Webサイトのヒーローセクションなどで背景動画を使うケースは増えています。そこでよく出てくる疑問が「PCとスマホで同じ動画を使うべきか、それとも別々に用意するべきか」という点です。
結論から言うと、多くの場合はPC用とスマホ用で動画を分けて用意するのが望ましいです。
なぜ動画を分ける必要があるのか
理由は主に3つあります。
1つ目は画面の比率がまったく違うためです。
PCは横長の16:9や21:9に近い比率ですが、スマホは縦長の9:16です。同じ動画を使うと、スマホでは重要な部分が切れてしまったり、無駄な余白が生まれたりします。
2つ目は通信量とパフォーマンスの問題です。
PC用の動画は解像度が高く、ファイルサイズも大きくなりがちです。それをそのままスマホで読み込むと、ページ表示が遅くなりユーザー体験を悪化させます。スマホでは解像度を落とした軽量な動画を使う方が合理的です。
3つ目は演出の最適化です。
PCでは広い画面を活かした引きの映像が効果的ですが、スマホでは被写体が小さく見えてしまいます。
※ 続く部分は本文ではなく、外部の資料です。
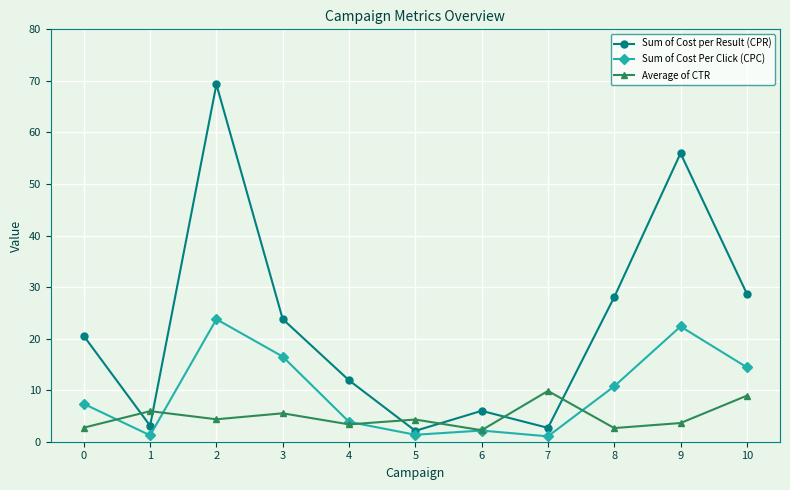

Which series has the largest total across all categories?

Sum of Cost per Result (CPR)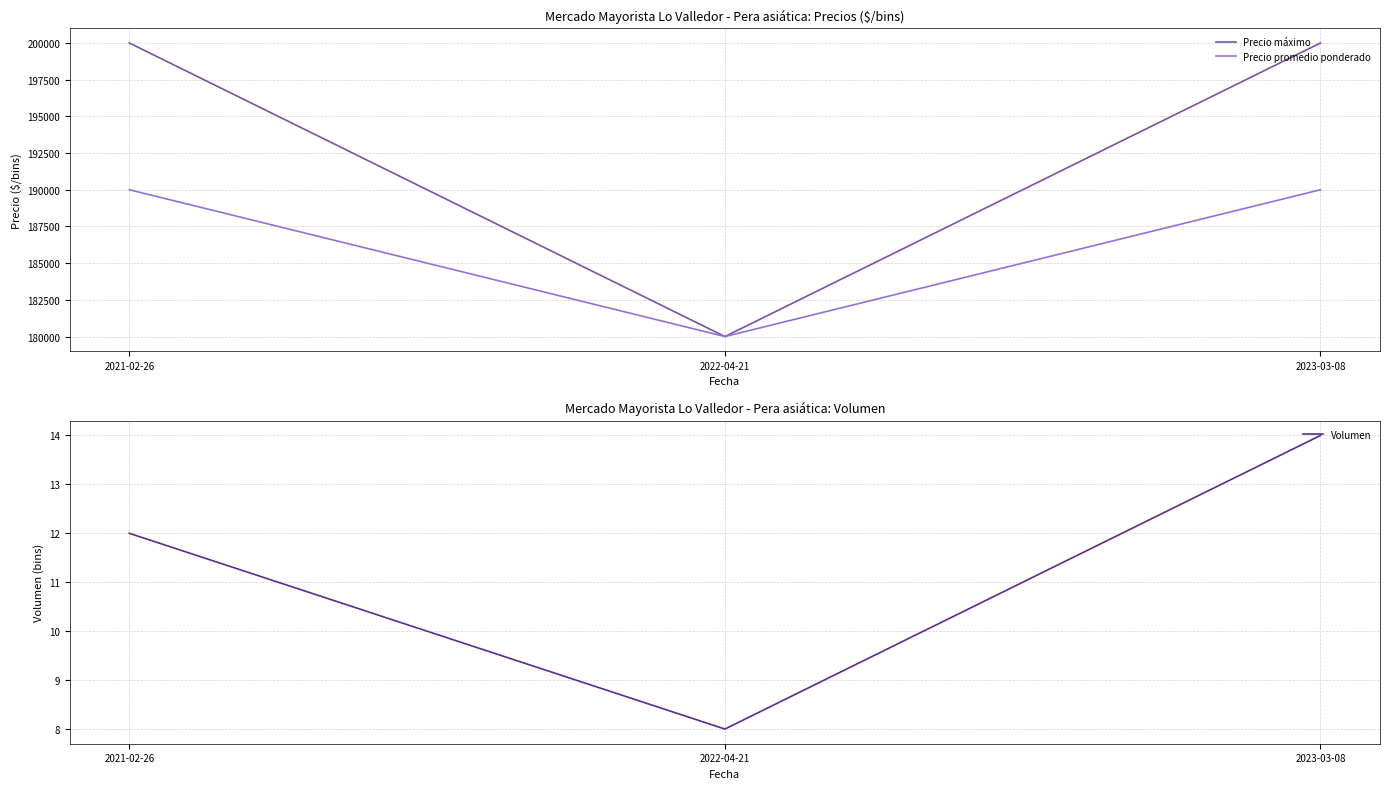

What is the spread (max minus min) of values at 2023-03-08?

199986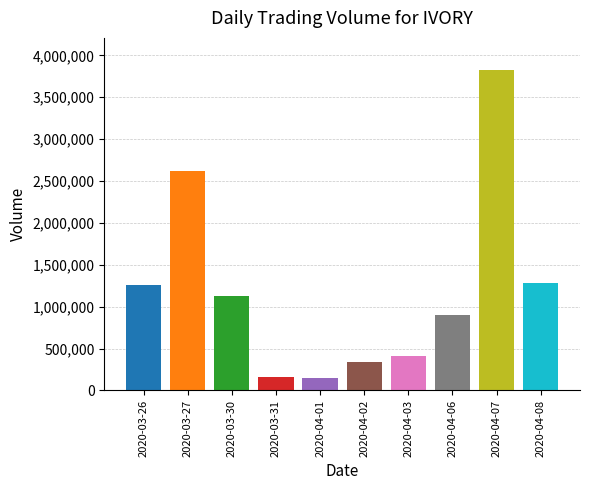

Which category has the highest value across all series?

2020-04-07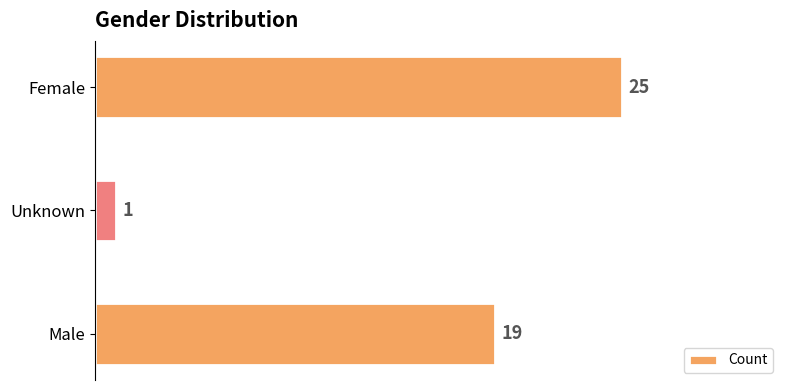

Reading bottom to top, transcribe all the data shown in this chart.

19	1	25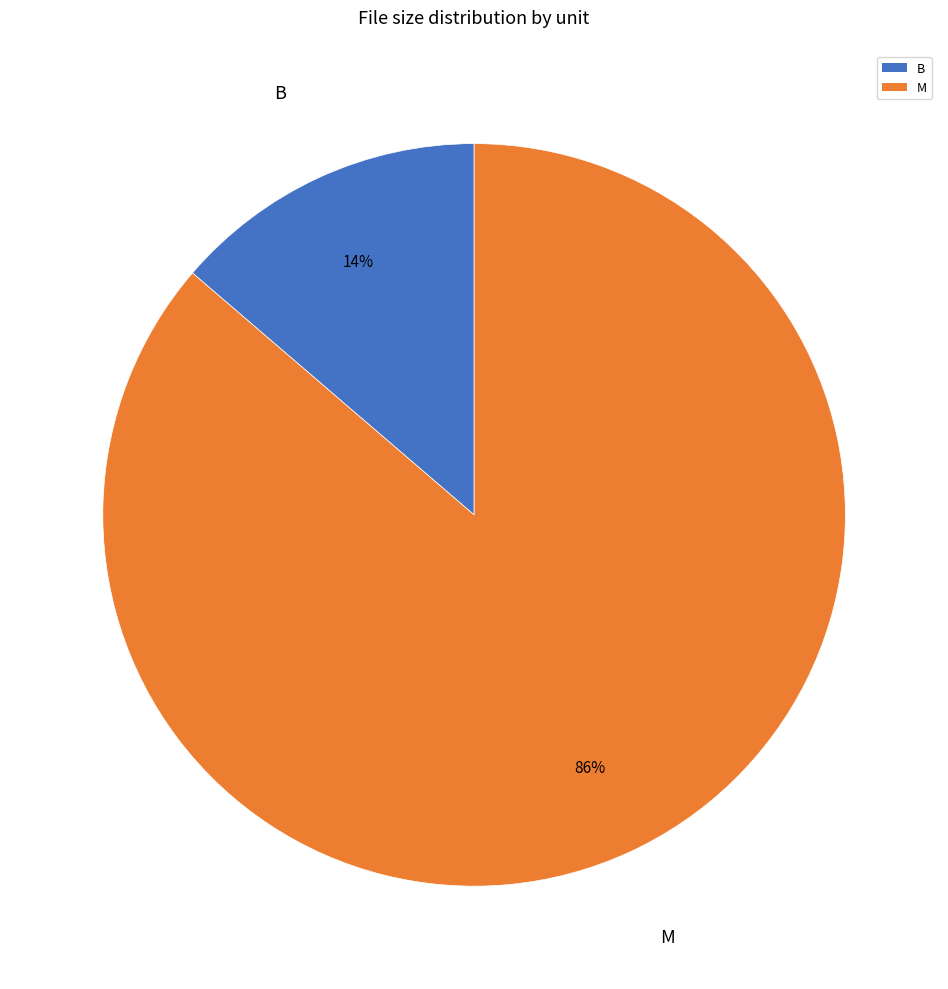

How many slices are in this pie chart?

2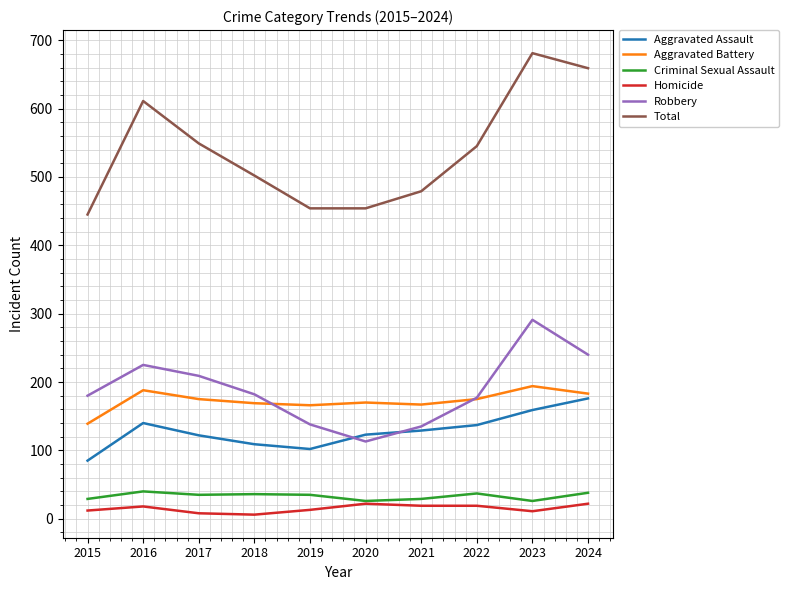

What is the lowest value of the Robbery series?

113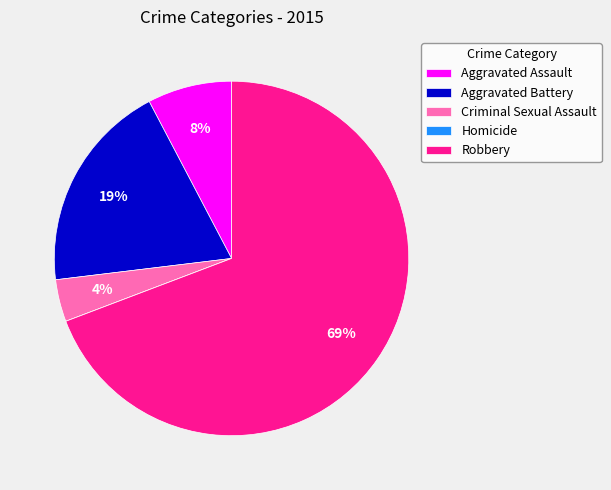

Is it true that Robbery is 69% of the pie?

True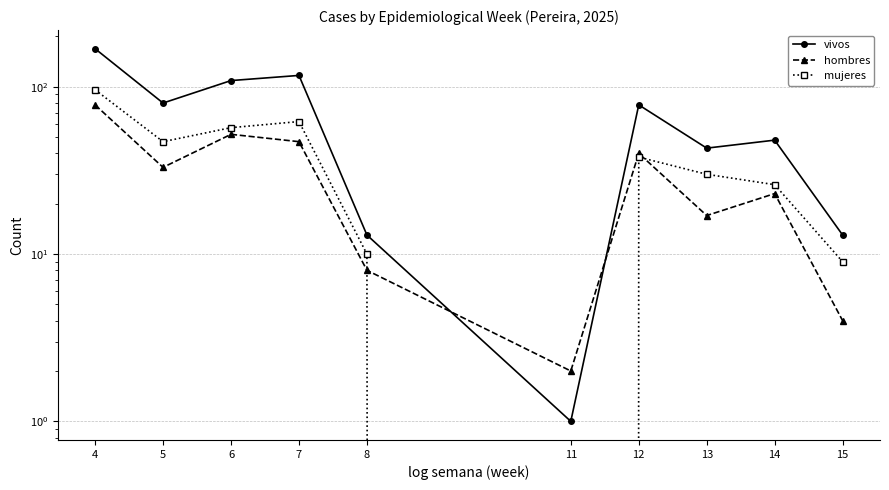

What is the minimum value for hombres?

2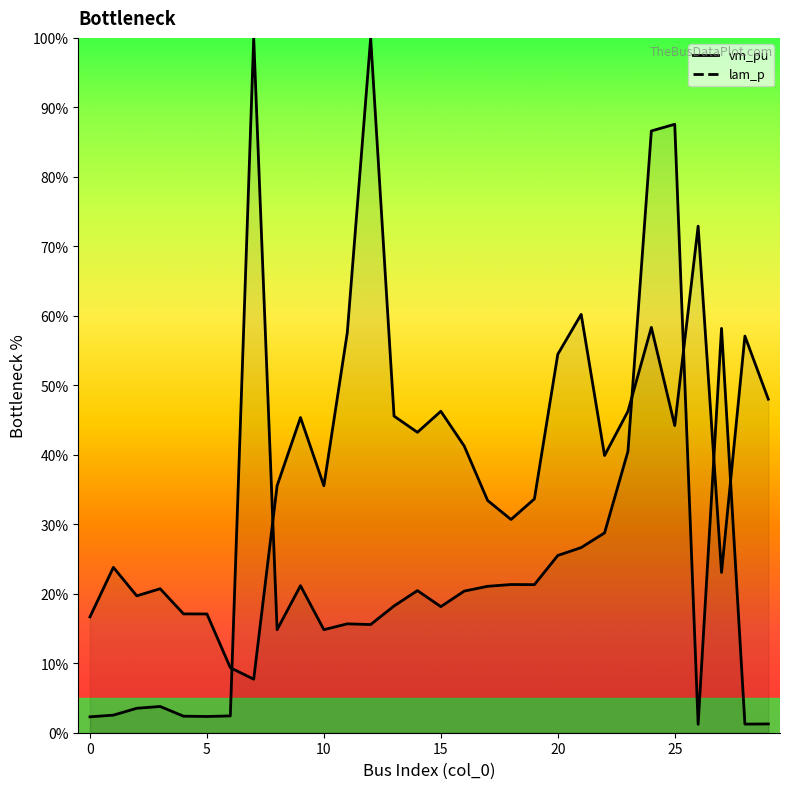

What is the difference between the maximum and minimum values in the lam_p series?

98.8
スマホ用では被写体に寄った構図にするなど、演出自体を調整することもよくあります。
実務ではどうしているのか
実際の制作現場では、次のようなパターンが多いです。
PC
横動画(16:9)
スマホ
縦動画(9:16)
そしてCSSのメディアクエリやJavaScriptで、画面幅に応じて読み込む動画を切り替えます。
同じ動画を使うケースもある
もちろん、必ず分ける必要があるわけではありません。
例えば次のような場合は、同じ動画でも問題ないことがあります。
・背景が抽象的な映像
・中央に重要な被写体がある
・トリミングしても問題ない構図
ただしその場合でも、スマホ用に解像度を落とした動画を用意することはよくあります。
背景動画で一番大事なこと
背景動画は主役ではありません。
サイトの内容を邪魔せず、雰囲気を作るための要素です。
そのため、動画を豪華にすることよりも
・ページ表示を遅くしない
・文字が読みやすい
・ユーザー体験を壊さない
この3つを優先することが重要です。
背景動画は見た目のインパクトがある一方で、使い方を間違えるとサイトのパフォーマンスを大きく落とします。
だからこそ、PCとスマホの違いを理解したうえで設計することが大切です。